ValueError – If n_bins is not positive (via validate_n_bins), if matrix does not have shape (n_bins, n_bins), if matrix contains non-finite values, if it contains entries less than -1e-15, or if the (clipped) column sums are not close to 1 within tolerance.

binny.utils.validators.validate_same_shape(a: float | int | bool | floating | integer | bool | Sequence[object] | Sequence[Sequence[object]] | ndarray[tuple[Any, ...], dtype[generic]], b: float | int | bool | floating | integer | bool | Sequence[object] | Sequence[Sequence[object]] | ndarray[tuple[Any, ...], dtype[generic]], *, name_a: str = 'a', name_b: str = 'b') → None#: Validates that two array-likes have the same shape.

binny.utils.validators.validated_float_arrays(x: Sequence[float] | ndarray[tuple[Any, ...], dtype[floating]], y: Sequence[float] | ndarray[tuple[Any, ...], dtype[floating]]) → tuple[ndarray[tuple[Any, ...], dtype[float64]], ndarray[tuple[Any, ...], dtype[float64]]]#

Returns two validated 1D float64 arrays with matched shape and finite values.

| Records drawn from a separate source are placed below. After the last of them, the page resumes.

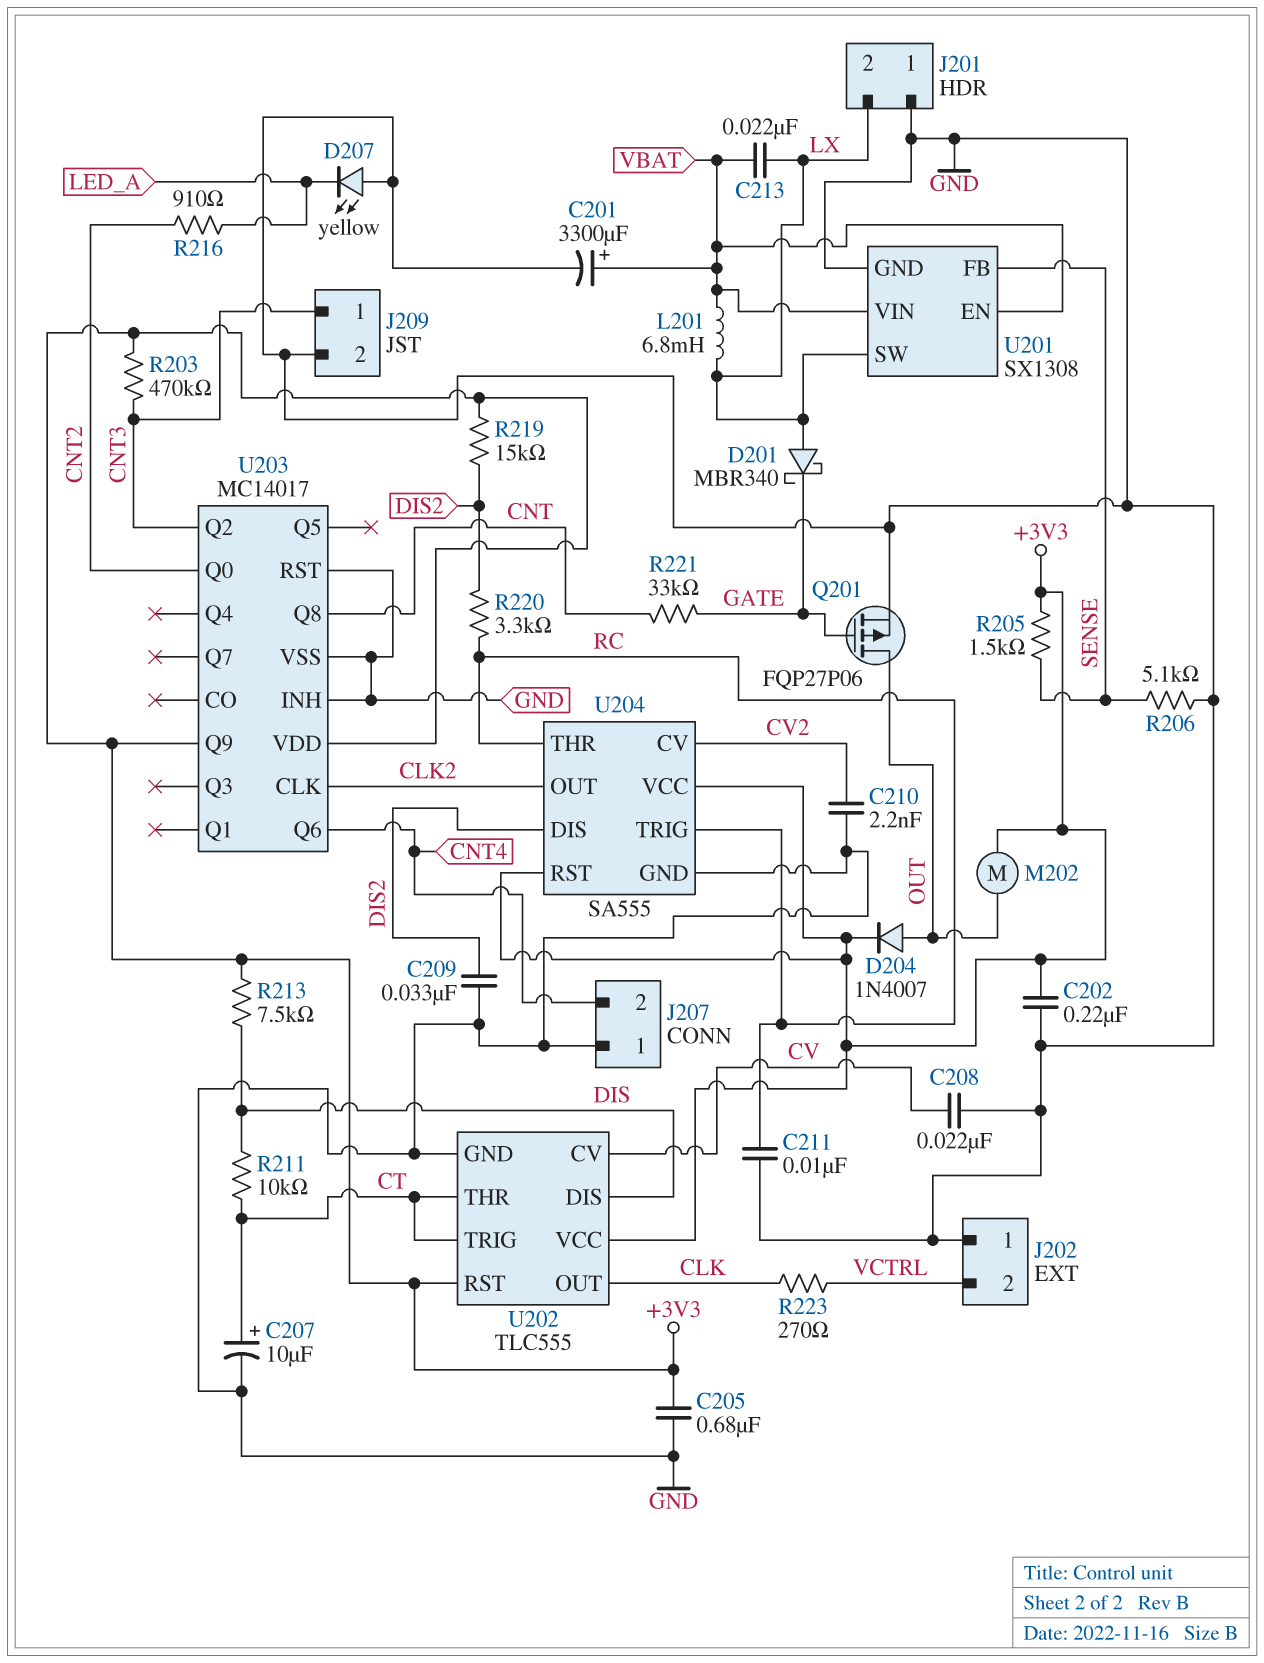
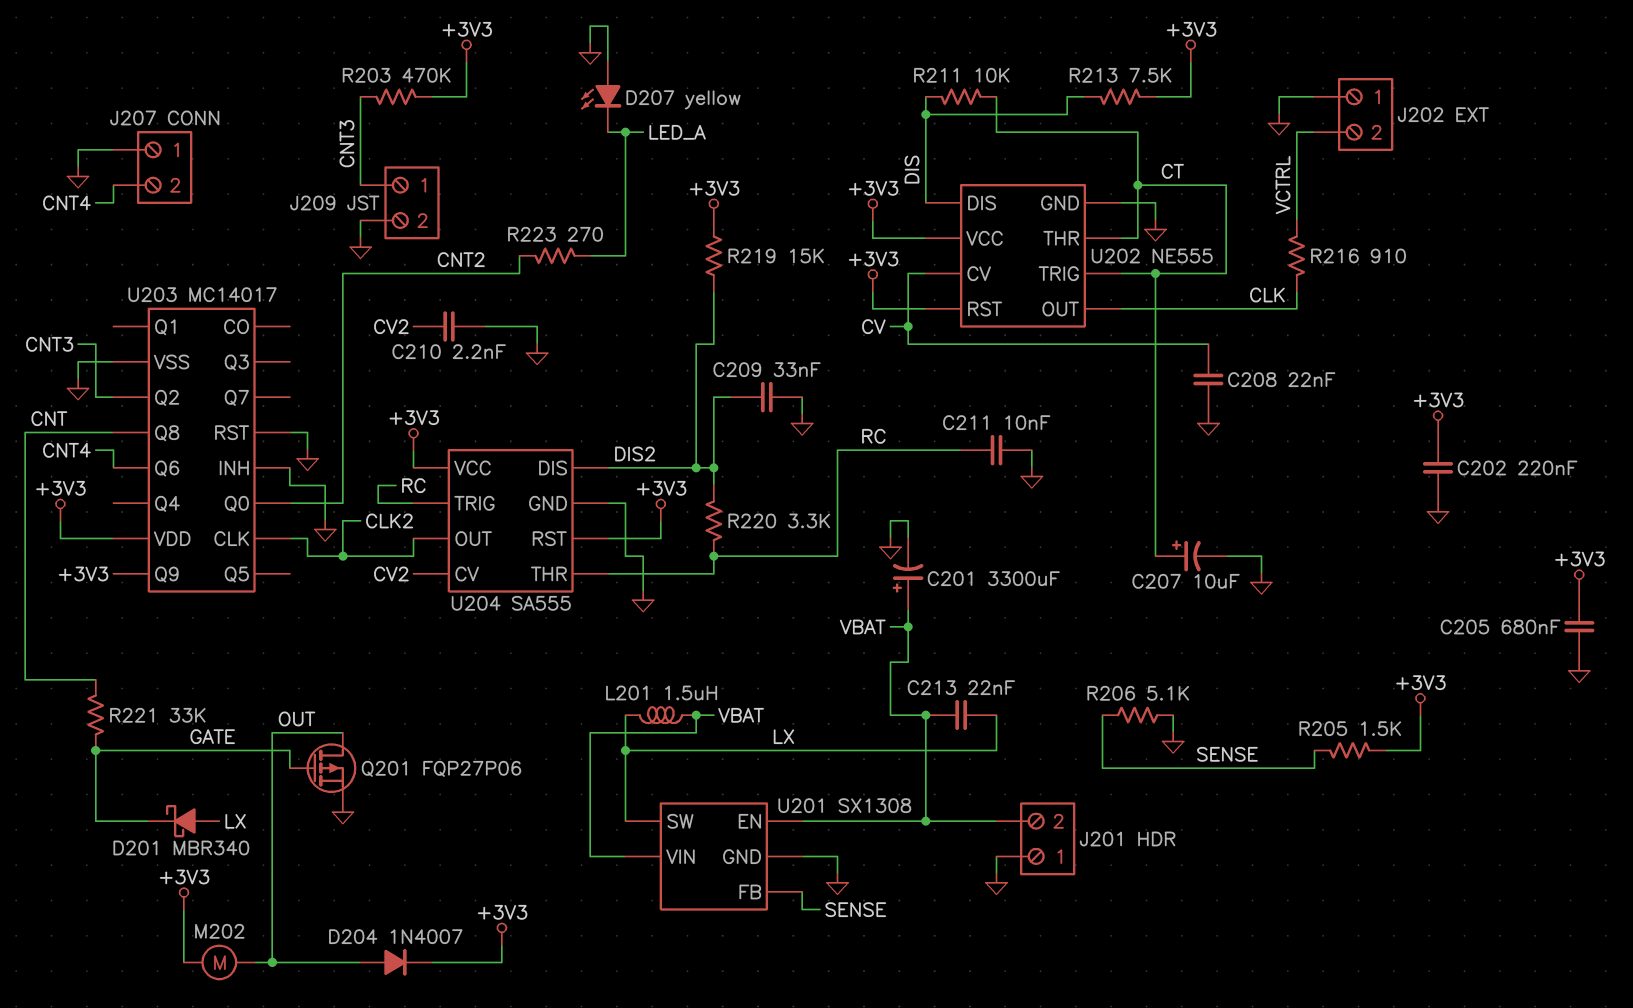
J201 pin 2: LX -> VBAT
L201: 6.8mH (LX, VBAT) -> 1.5uH (LX, VBAT)
R216: 910 (CNT2, LED_A) -> 910 (CLK, VCTRL)
R223: 270 (CLK, VCTRL) -> 270 (CNT2, LED_A)
U202: TLC555 -> NE555

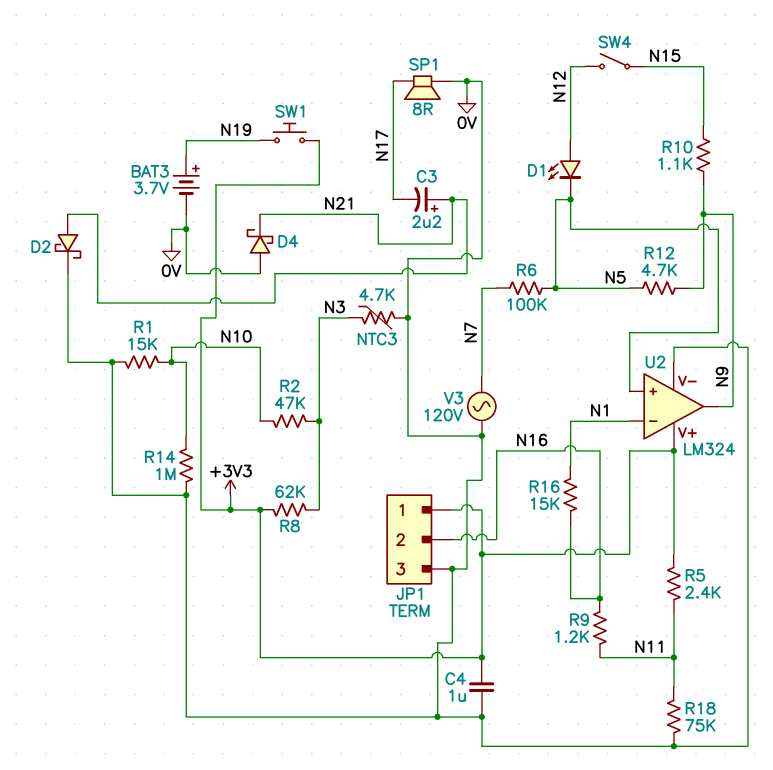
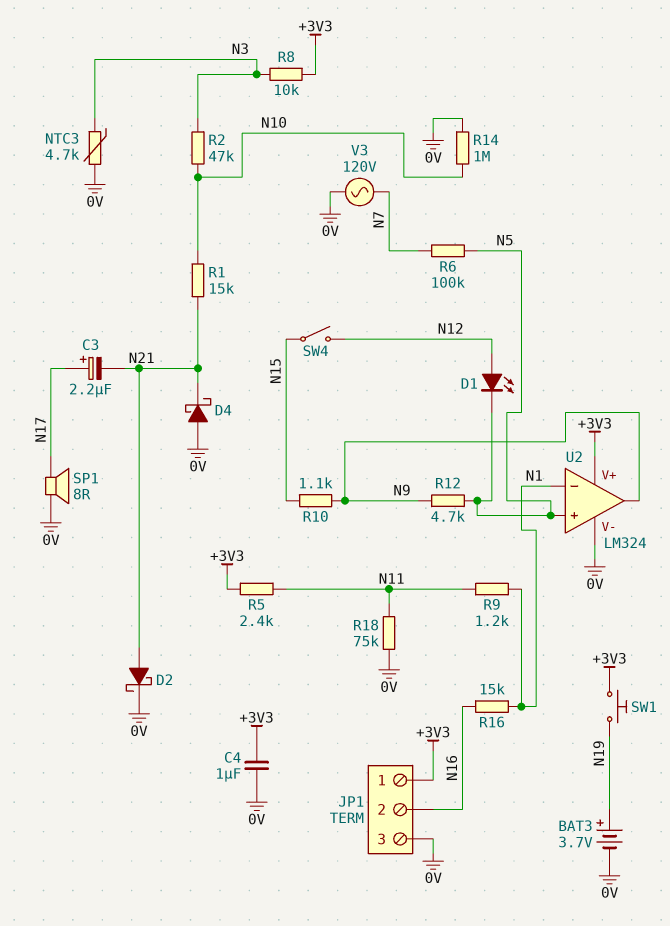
C3: 2.2uF (plus N21, minus N17) -> 2.2uF (plus N17, minus N21)
R1: 15k (0V, N10) -> 15k (N10, N21)
R8: 62k (+3V3, N3) -> 10k (+3V3, N3)
R9: 1.2k (N11, N16) -> 1.2k (N1, N11)

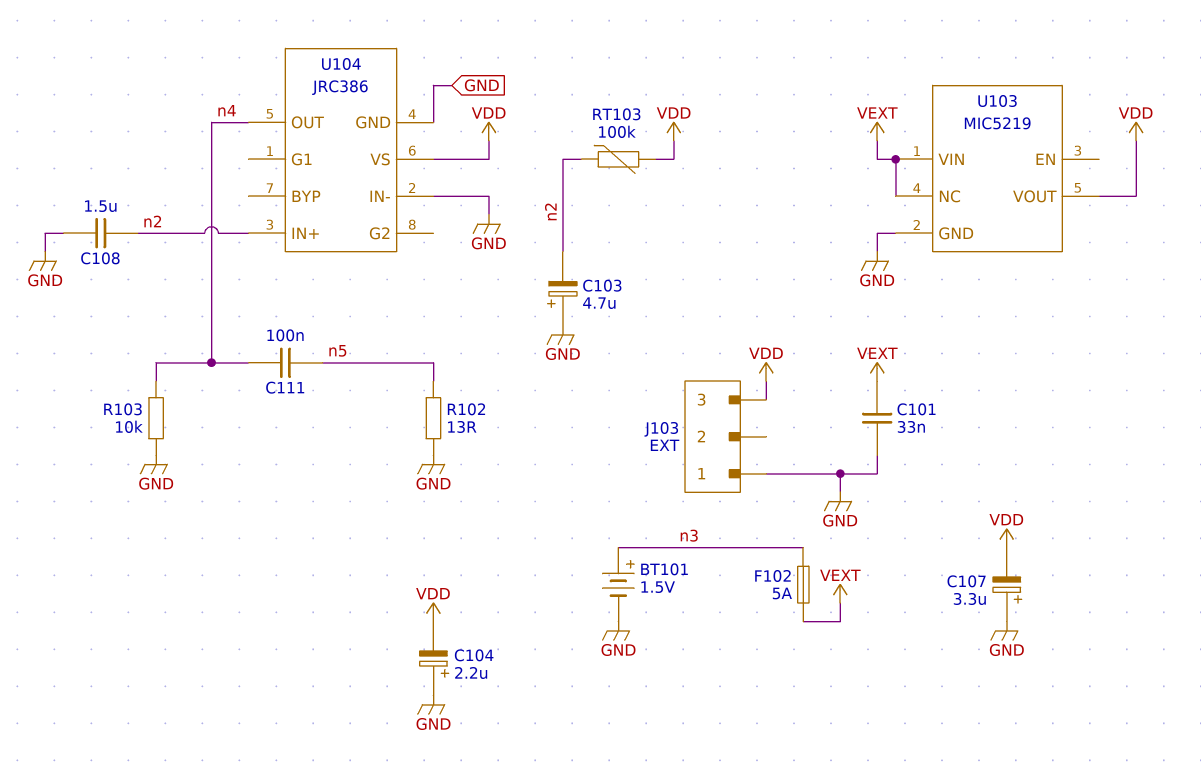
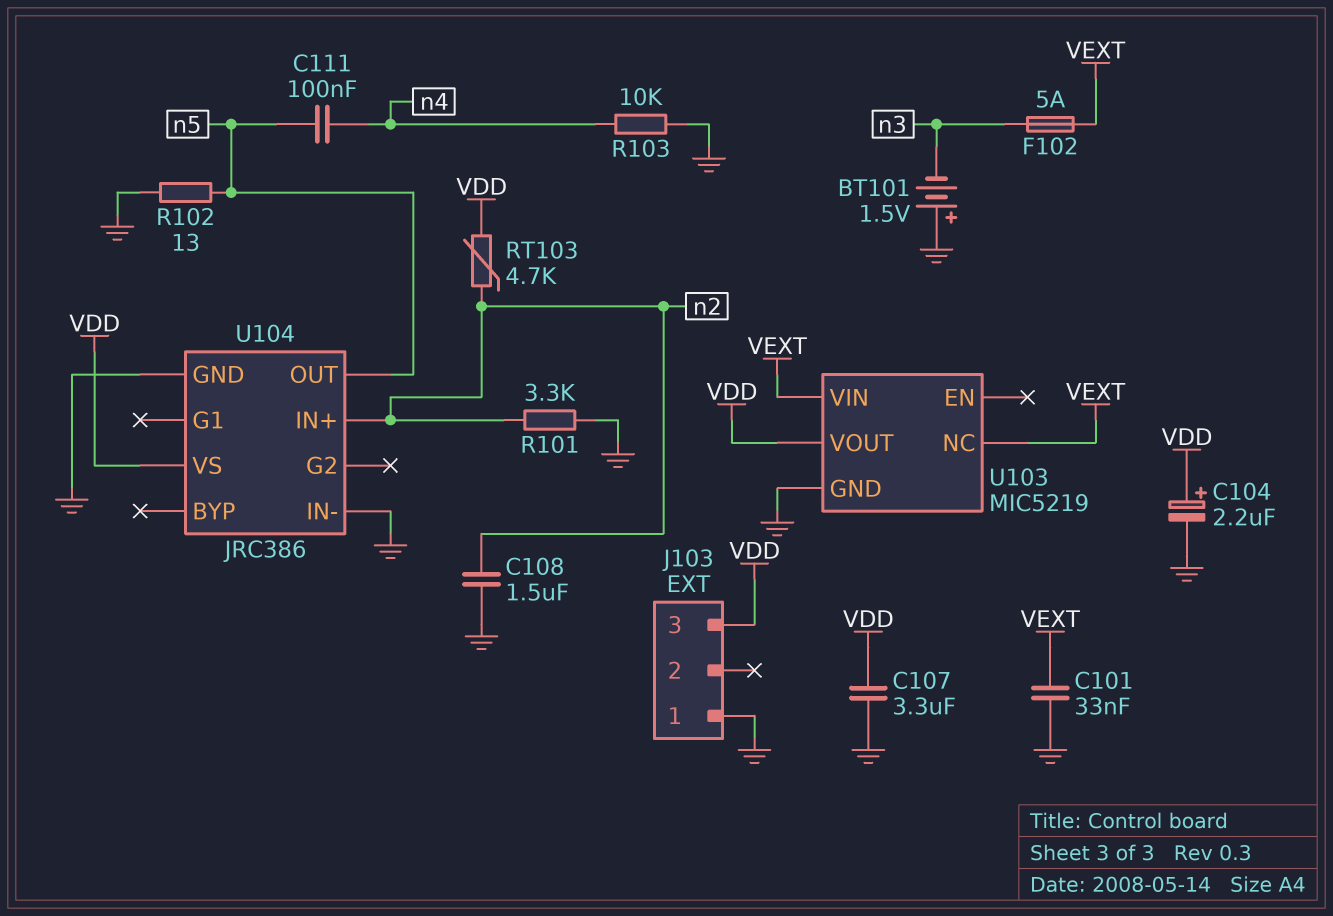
BT101: 1.5V (plus n3, minus GND) -> 1.5V (plus GND, minus n3)
C103: 4.7uF (plus GND, minus n2) -> none
C104: 2.2uF (plus GND, minus VDD) -> 2.2uF (plus VDD, minus GND)
C107: 3.3uF (plus GND, minus VDD) -> 3.3uF (GND, VDD)
R101: none -> 3.3k (GND, n2)
RT103: 100k (VDD, n2) -> 4.7k (VDD, n2)
U104 pin OUT: n4 -> n5

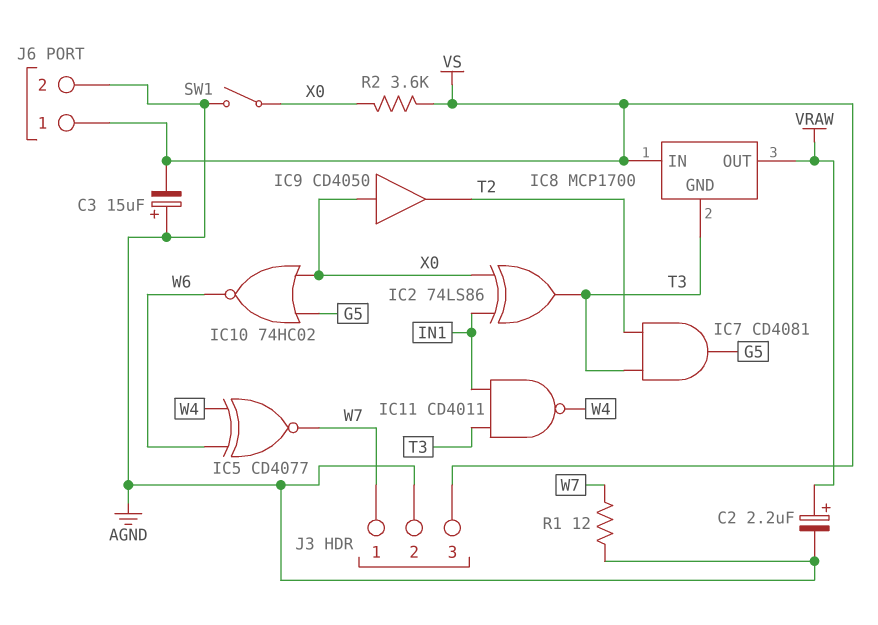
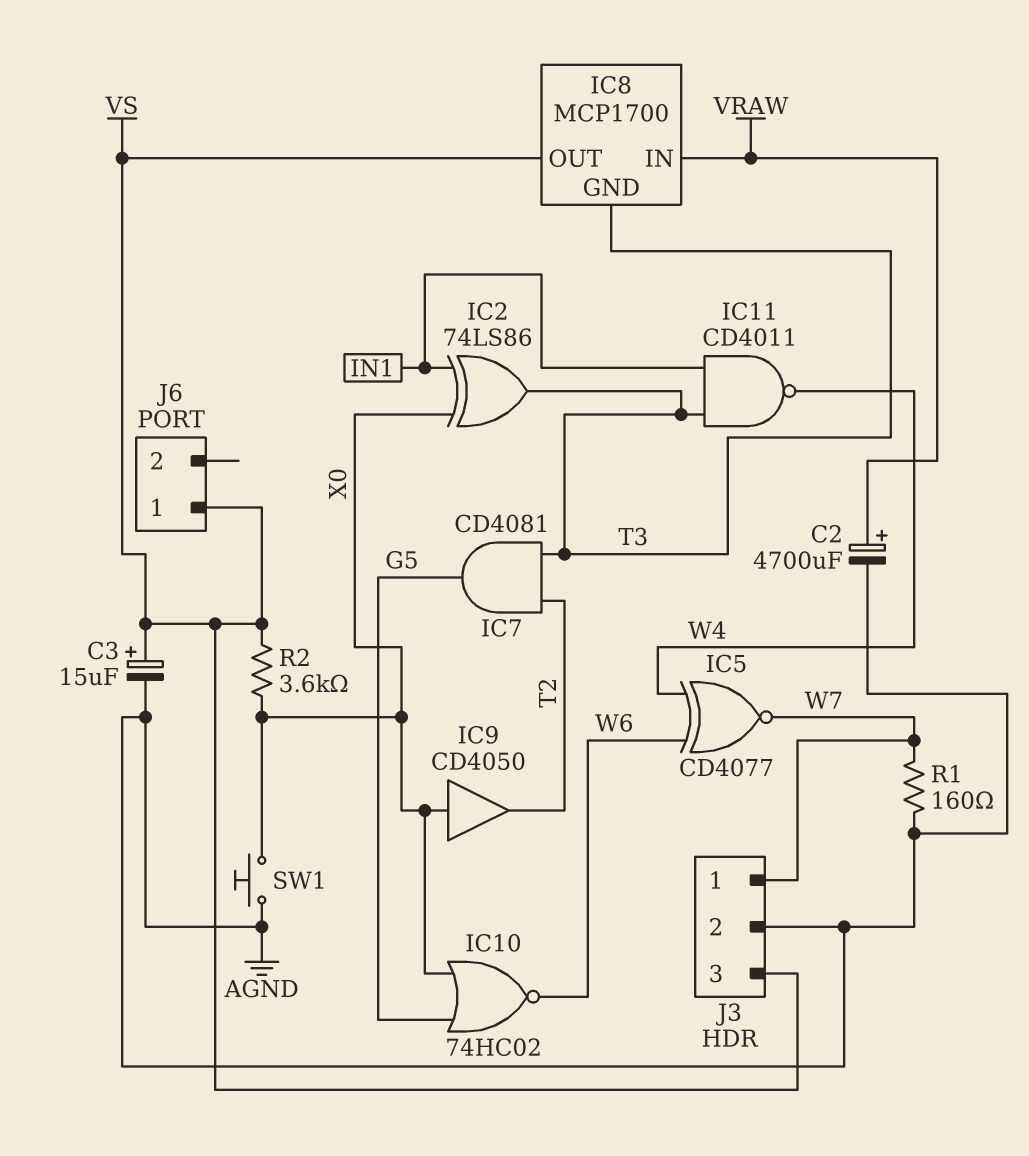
C2: 2.2uF (plus VRAW, minus AGND) -> 4700uF (plus VRAW, minus AGND)
C3: 15uF (plus AGND, minus VS) -> 15uF (plus VS, minus AGND)
IC8 pin IN: VS -> VRAW
IC8 pin OUT: VRAW -> VS
J6 pin 2: AGND -> none
R1: 12 (AGND, W7) -> 160 (AGND, W7)
SW1: switch (AGND, X0) -> button (AGND, X0)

This is a convenience wrapper for workflows that take paired 1D arrays and need them validated and converted to float64 consistently. It is commonly used before numerical operations that assume aligned samples (e.g., an axis and an associated function evaluated on that axis).

Parameters:

x – First array-like input.
y – Second array-like input.

Returns:

Tuple (x_arr, y_arr) as 1D float64 NumPy arrays.

Raises:

ValueError – If either input is not 1D, if the shapes differ, if either contains non-finite values, if the first input has fewer than two points, or if the first input is not strictly increasing.